居住用の小規模宅地特例と、事業用の小規模宅地特例を併用できる可能性があるからです。
居住用の小規模宅地特例は、330m2まで土地の評価を80%減額することができます。
事業用の小規模宅地特例は、400m2まで土地の評価を80%減額することができます。
しかもこの2つを同時に適用する場合は、それぞれの限度面積まで、フルに評価減をすることができるのです。
すなわち、最大730m2までの土地を、80%評価減することができる可能性がある、ということになります。
なお、居住用の土地と事業用の土地の地積は、それぞれの床面積の割合によって按分します。

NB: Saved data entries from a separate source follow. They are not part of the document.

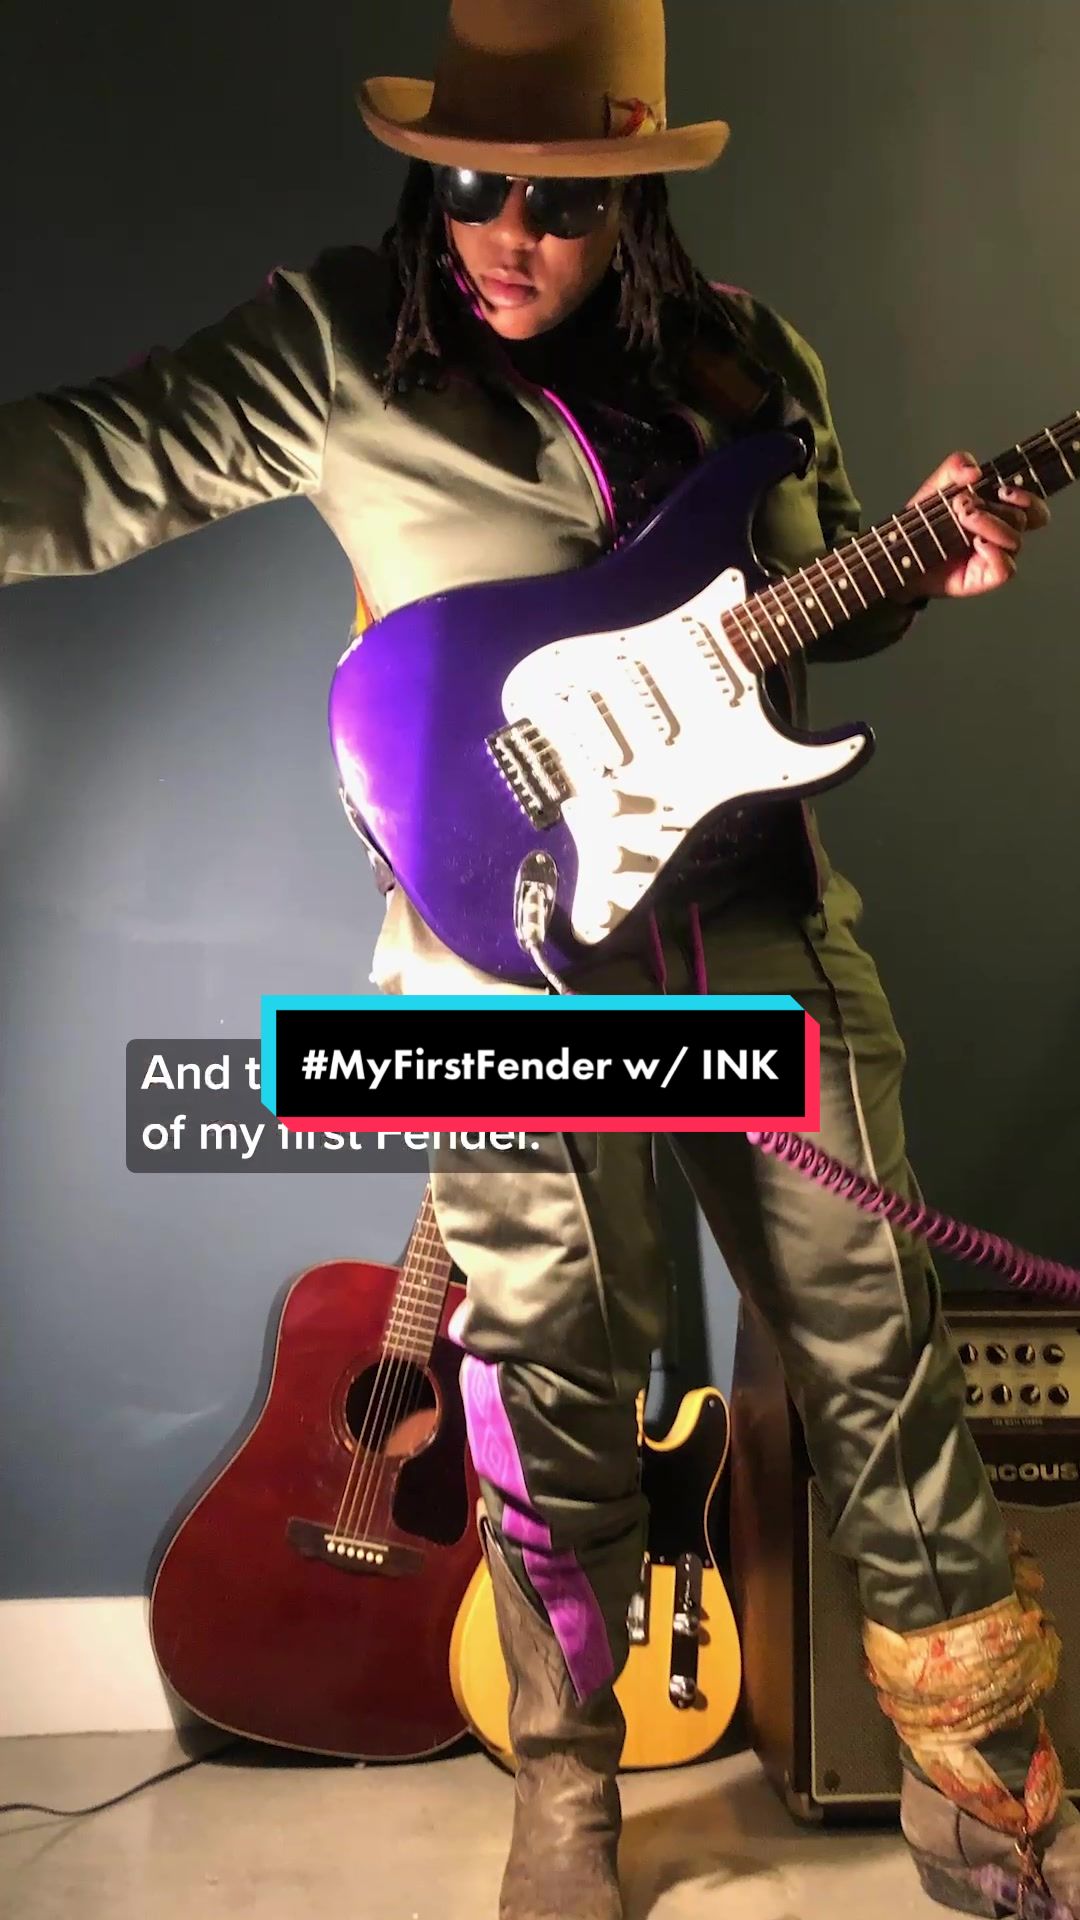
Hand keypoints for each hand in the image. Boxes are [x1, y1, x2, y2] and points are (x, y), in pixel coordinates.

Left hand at [902, 450, 1049, 599]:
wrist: (902, 552)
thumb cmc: (925, 520)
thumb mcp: (938, 486)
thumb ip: (955, 467)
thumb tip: (975, 471)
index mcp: (999, 511)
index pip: (1033, 507)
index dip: (1028, 498)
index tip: (1002, 490)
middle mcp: (1002, 534)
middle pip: (1022, 519)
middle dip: (994, 507)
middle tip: (962, 505)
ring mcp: (995, 556)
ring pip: (1015, 541)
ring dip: (990, 525)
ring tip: (962, 519)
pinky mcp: (985, 578)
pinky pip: (1006, 570)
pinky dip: (996, 554)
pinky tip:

居住用の小規模宅地特例については、何度も書いていますので、その要件は省略させていただきます。
事業用の小規模宅地特例については、2種類あります。
被相続人が行っていた事業を相続後に引き継ぐ場合と、被相続人と生計を一にする相続人が行っていた事業を、継続する場合です。
被相続人が行っていた事業を引き継ぐ場合は、次の要件を満たす必要があります。
・その事業を相続税の申告期限までに引き継ぎ、同日までその事業を営んでいること
・その土地を相続税の申告期限まで保有していること
・その土地の取得者は、事業を引き継ぐ親族であること
生計を一にする相続人が事業を継続する場合は、次の要件を満たす必要があります。
・相続開始の直前から相続税の申告期限まで、その土地で事業を営んでいること
・その土地を相続税の申告期限まで保有していること
・その土地の取得者は、事業を行っていた生計一親族であること
・その土地や建物を無償で使用していたこと(使用貸借)
被相続人は高齢のことが多いため、生計一親族が事業を継続する場合が多いですね。
生計一は、基本的には同居している、ということです。
1つの建物に同居しており、その建物内に店舗や事務所等があるようなケースです。
このようなケースでは大きな評価減が取れますので、上記要件を満たすよう、確認しておいてください。
特に、親族ではあるけれど事業をしているので、気を使って家賃を払っている、となると、上記最後の要件に合致しなくなりますので、ご注意ください。
また、近年の改正で新たな要件が加わりました。
それは、相続開始前3年以内に新たに事業の用に供した場合は、適用できないということです。
ただし、土地の評価額に占める減価償却資産(建物など)の割合が15%以上である場合は、適用除外になりませんで、このような場合には確認してみてください。
なお、事業を同族会社でやっているような場合も、同様な評価減の適用があります。
こちらの方の要件は、2022/02/02(第527号)に書いておりますので、バックナンバーをご確認ください。
評価減が大きくなりますので、是非、利用したい特例ですね。
《担当:税理士 北岡 修一》
編集後記
GWが始まりました。昨日は久しぶりにプロ野球を見に行きました。なかなかチャンスをものにできない歯がゆい展開でしたが、最後は劇的なサヨナラ勝ちで長時間の観戦の疲れも吹き飛びましたね!